- _Extrait du document_:
┌────────

L’internationalisme de la population scolaire n’étonnait personne, et les pouvoirs publics, même à Paris, n’y trouvèrent pas d’inconvénients graves, au moins pendant le règne de Philippe-Auguste. Son père, Louis VII, avait eu à se plaindre, cependant, des étudiants étrangers. D’après une lettre de Jean de Salisbury, datée de 1168[1], les étudiants allemands auraient témoigné leur hostilité (au moins en paroles), à la France et au roi qui leur donnait l’hospitalité. « Ils font de grandes phrases, écrit-il, et se gonflent de menaces (minis lument). » Il ajoute qu’ils se moquaient de Louis VII « parce qu’il vivait en bourgeois parmi les siens, qu’il n’avait pas l’allure d’un tyran à la mode des barbares, et qu’on ne le voyait pas toujours entouré de gardes, comme quelqu’un qui craint pour sa vie (ut qui timet capiti suo). Le même auteur affirme que le gouvernement français, vers le même temps, expulsa les étudiants étrangers, mais il cite cet incident comme absolument exceptionnel dans cette France hospitalière « la plus aimable et la plus civilisée de toutes les nations, omnium milissima et civilissima nationum ».

└────────

- _Consigne de travail_: Rédigez la suite du texte sur les étudiants étrangers à Paris en commençant juste après sa dernière phrase.

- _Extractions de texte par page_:
┌────────

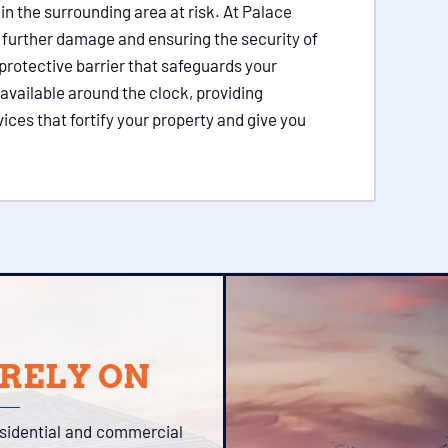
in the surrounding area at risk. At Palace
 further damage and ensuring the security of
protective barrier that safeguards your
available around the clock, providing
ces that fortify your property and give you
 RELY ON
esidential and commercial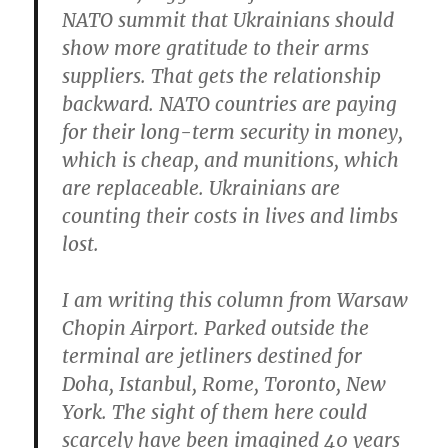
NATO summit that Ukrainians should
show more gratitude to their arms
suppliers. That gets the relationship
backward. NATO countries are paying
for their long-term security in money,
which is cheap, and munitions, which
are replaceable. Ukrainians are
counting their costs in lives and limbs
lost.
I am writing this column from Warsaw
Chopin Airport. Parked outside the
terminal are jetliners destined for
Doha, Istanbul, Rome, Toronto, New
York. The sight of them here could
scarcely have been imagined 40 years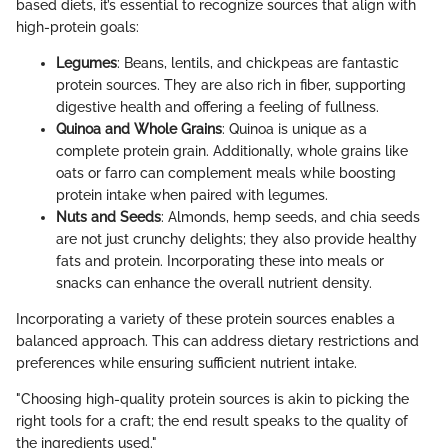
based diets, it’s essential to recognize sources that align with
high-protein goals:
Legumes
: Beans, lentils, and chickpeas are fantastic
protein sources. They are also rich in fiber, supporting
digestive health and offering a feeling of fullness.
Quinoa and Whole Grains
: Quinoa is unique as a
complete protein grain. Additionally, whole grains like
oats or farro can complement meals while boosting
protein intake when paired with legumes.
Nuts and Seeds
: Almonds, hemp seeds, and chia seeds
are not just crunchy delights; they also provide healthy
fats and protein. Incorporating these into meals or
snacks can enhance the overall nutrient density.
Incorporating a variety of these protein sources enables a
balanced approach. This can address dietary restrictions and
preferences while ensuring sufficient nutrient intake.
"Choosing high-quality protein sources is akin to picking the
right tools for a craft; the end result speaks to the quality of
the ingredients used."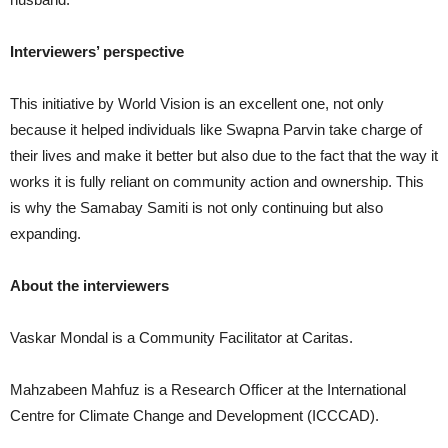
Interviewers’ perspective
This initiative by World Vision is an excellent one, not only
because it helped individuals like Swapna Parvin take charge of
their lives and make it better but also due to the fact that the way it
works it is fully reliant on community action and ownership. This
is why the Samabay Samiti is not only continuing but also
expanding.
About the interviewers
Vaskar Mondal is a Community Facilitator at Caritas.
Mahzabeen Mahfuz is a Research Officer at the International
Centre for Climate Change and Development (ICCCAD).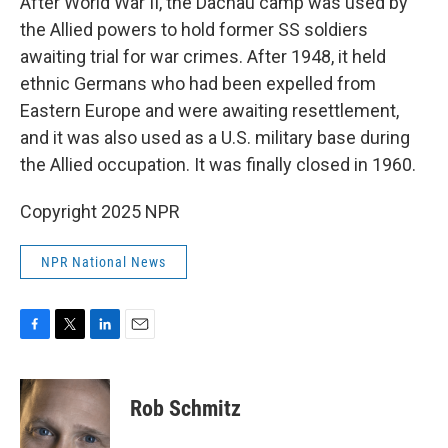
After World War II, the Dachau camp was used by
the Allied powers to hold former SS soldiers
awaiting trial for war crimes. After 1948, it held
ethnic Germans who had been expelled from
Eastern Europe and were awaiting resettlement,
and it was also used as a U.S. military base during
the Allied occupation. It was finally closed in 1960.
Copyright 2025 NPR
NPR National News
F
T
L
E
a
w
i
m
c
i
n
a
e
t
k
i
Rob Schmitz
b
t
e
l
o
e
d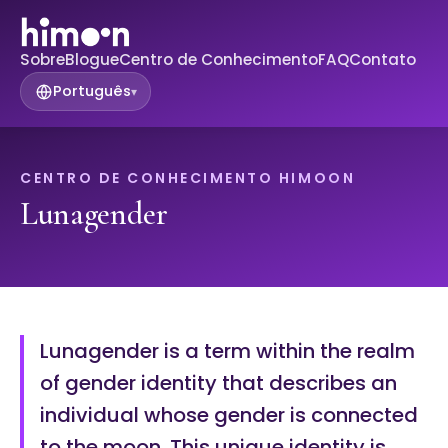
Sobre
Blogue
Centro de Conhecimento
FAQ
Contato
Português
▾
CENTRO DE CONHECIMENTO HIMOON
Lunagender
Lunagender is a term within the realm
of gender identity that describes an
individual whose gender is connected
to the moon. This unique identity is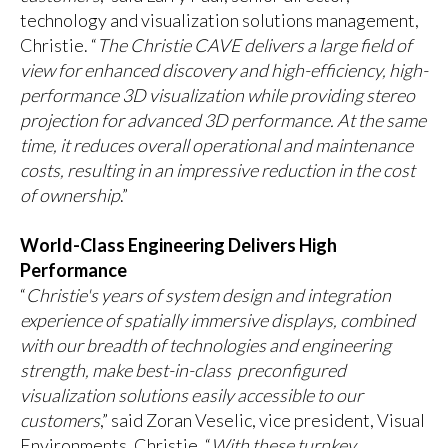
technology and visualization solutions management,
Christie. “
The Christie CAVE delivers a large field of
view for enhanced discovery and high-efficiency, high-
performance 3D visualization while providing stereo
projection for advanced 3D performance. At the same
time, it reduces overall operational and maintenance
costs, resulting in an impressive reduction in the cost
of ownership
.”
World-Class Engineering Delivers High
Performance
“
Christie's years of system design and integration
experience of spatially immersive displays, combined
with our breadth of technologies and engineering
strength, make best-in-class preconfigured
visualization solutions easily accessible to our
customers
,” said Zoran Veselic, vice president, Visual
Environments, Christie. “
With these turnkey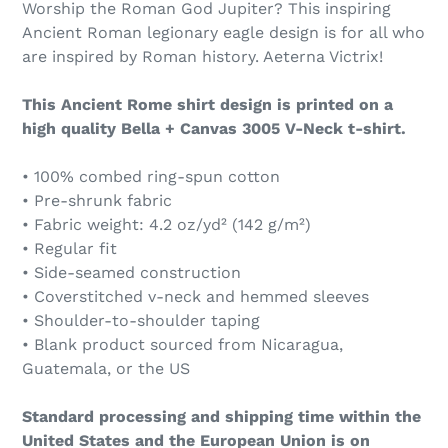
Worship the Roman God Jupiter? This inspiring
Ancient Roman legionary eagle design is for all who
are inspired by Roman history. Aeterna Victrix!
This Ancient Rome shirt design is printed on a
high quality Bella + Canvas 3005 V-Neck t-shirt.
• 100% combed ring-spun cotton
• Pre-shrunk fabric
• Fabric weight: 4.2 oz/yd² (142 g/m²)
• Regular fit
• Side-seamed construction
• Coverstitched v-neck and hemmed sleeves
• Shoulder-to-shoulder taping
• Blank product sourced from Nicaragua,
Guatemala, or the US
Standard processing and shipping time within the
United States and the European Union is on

└────────

- _Réponse à l'exercice_:
Rien de semblable n’eut lieu sous le gouvernement du vainqueur de Bouvines. C’est pourtant de 1180 à 1223 que commença à se produire, dans les principaux centres scolaires, la transformation capitale, grâce à laquelle les collectivités de maîtres et d’étudiants devinrent des corporations puissantes, capables de lutter avec succès contre toutes les forces hostiles à leur développement. Universitas magistrorum et scolarium : sous ce titre apparaît dans la société ecclésiastique un organe nouveau. Il faut s’entendre sur les origines et la véritable nature du « mouvement universitaire ».

D’abord il va de soi que les éléments constitutifs des Universités existaient bien antérieurement à la formation même de ces corps.

  1. Johannis Sarisber. epist., dans Historiens de France, t. XVI, p. 588.